It follows Iran’s release last week of Melbourne University lecturer Kylie Moore-Gilbert, 33, who had been serving a 10-year sentence at the country’s Qarchak prison after being detained on spy charges in 2018 as she was leaving Tehran.

Her freedom was in return for that of Iranians Saeed Moradi, Mohammad Khazaei and Masoud Sedaghat Zadeh, who were jailed in Thailand after their botched attack on Israeli diplomats in Bangkok in 2012, during which Moradi blew off his own legs when he reportedly hurled a grenade at police.

As well as appearing open to more prisoner swaps, Zarif also called on the US to return to the 2015 JCPOA Iran nuclear deal, which President Donald Trump withdrew from in 2018, adding that Iran would comply if the US met its commitments.

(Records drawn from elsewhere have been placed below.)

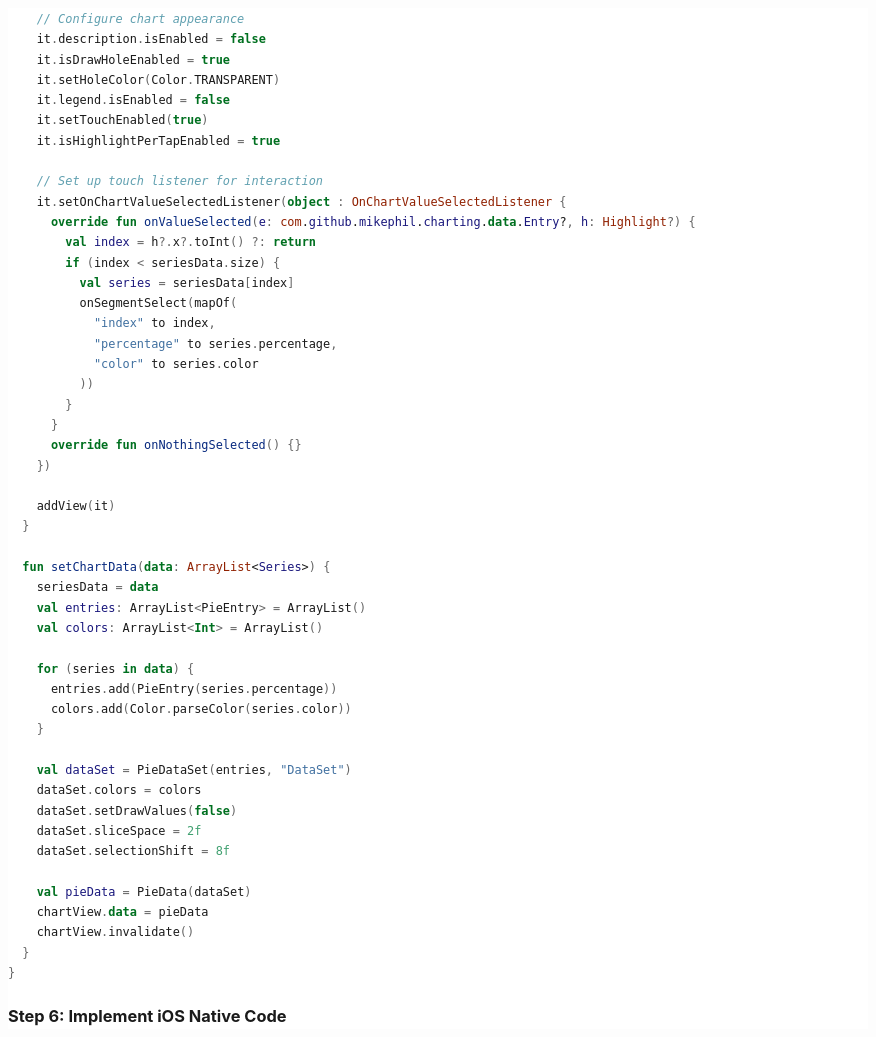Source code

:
 ```kotlin
    // Configure chart appearance
    it.description.isEnabled = false
    it.isDrawHoleEnabled = true
    it.setHoleColor(Color.TRANSPARENT)
    it.legend.isEnabled = false
    it.setTouchEnabled(true)
    it.isHighlightPerTapEnabled = true

    // Set up touch listener for interaction
    it.setOnChartValueSelectedListener(object : OnChartValueSelectedListener {
      override fun onValueSelected(e: com.github.mikephil.charting.data.Entry?, h: Highlight?) {
        val index = h?.x?.toInt() ?: return
        if (index < seriesData.size) {
          val series = seriesData[index]
          onSegmentSelect(mapOf(
            "index" to index,
            "percentage" to series.percentage,
            "color" to series.color
          ))
        }
      }
      override fun onNothingSelected() {}
    })

    addView(it)
  }

  fun setChartData(data: ArrayList<Series>) {
    seriesData = data
    val entries: ArrayList<PieEntry> = ArrayList()
    val colors: ArrayList<Int> = ArrayList()

    for (series in data) {
      entries.add(PieEntry(series.percentage))
      colors.add(Color.parseColor(series.color))
    }

    val dataSet = PieDataSet(entries, "DataSet")
    dataSet.colors = colors
    dataSet.setDrawValues(false)
    dataSet.sliceSpace = 2f
    dataSet.selectionShift = 8f

    val pieData = PieData(dataSet)
    chartView.data = pieData
    chartView.invalidate()
  }
}
```

### Step 6: Implement iOS Native Code

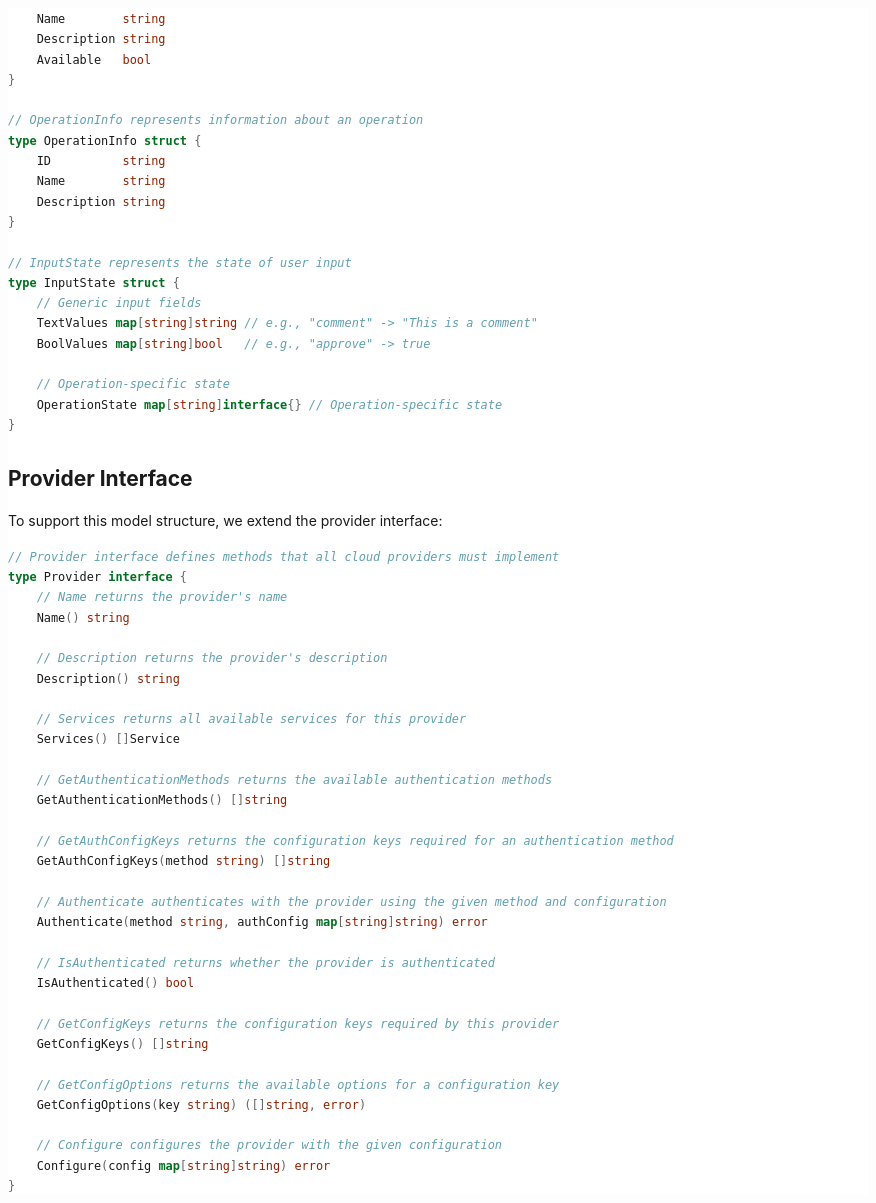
 ```go
    Name        string
    Description string
    Available   bool
}

// OperationInfo represents information about an operation
type OperationInfo struct {
    ID          string
    Name        string
    Description string
}

// InputState represents the state of user input
type InputState struct {
    // Generic input fields
    TextValues map[string]string // e.g., "comment" -> "This is a comment"
    BoolValues map[string]bool   // e.g., "approve" -> true
    
    // Operation-specific state
    OperationState map[string]interface{} // Operation-specific state
}
```

## Provider Interface

To support this model structure, we extend the provider interface:

```go
// Provider interface defines methods that all cloud providers must implement
type Provider interface {
    // Name returns the provider's name
    Name() string

    // Description returns the provider's description
    Description() string

    // Services returns all available services for this provider
    Services() []Service

    // GetAuthenticationMethods returns the available authentication methods
    GetAuthenticationMethods() []string
    
    // GetAuthConfigKeys returns the configuration keys required for an authentication method
    GetAuthConfigKeys(method string) []string
    
    // Authenticate authenticates with the provider using the given method and configuration
    Authenticate(method string, authConfig map[string]string) error
    
    // IsAuthenticated returns whether the provider is authenticated
    IsAuthenticated() bool
    
    // GetConfigKeys returns the configuration keys required by this provider
    GetConfigKeys() []string
    
    // GetConfigOptions returns the available options for a configuration key
    GetConfigOptions(key string) ([]string, error)
    
    // Configure configures the provider with the given configuration
    Configure(config map[string]string) error
}
```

The Joint Comprehensive Plan of Action (JCPOA), signed between Iran and China, France, Germany, Russia, the UK and US, limits Iran’s nuclear program in return for sanctions relief.

Zarif accused the Trump administration of behaving like a “phantom regime” by violating the agreement and said Tehran would not re-negotiate the deal if Joe Biden becomes president, in response to being asked if a new deal could cover Iran’s ballistic missile program.

In another swing at Washington, Zarif accused the US of a “crime against humanity” over its “hampering” of Iran’s response to the Covid-19 pandemic by allegedly preventing Tehran from purchasing doses of a vaccine. 

Last month Iranian health minister Iraj Harirchi said that US sanctions had prevented some five million doses of a purchased flu vaccine reaching the country after they were blocked at an airport and could not be cleared and exported to Iran.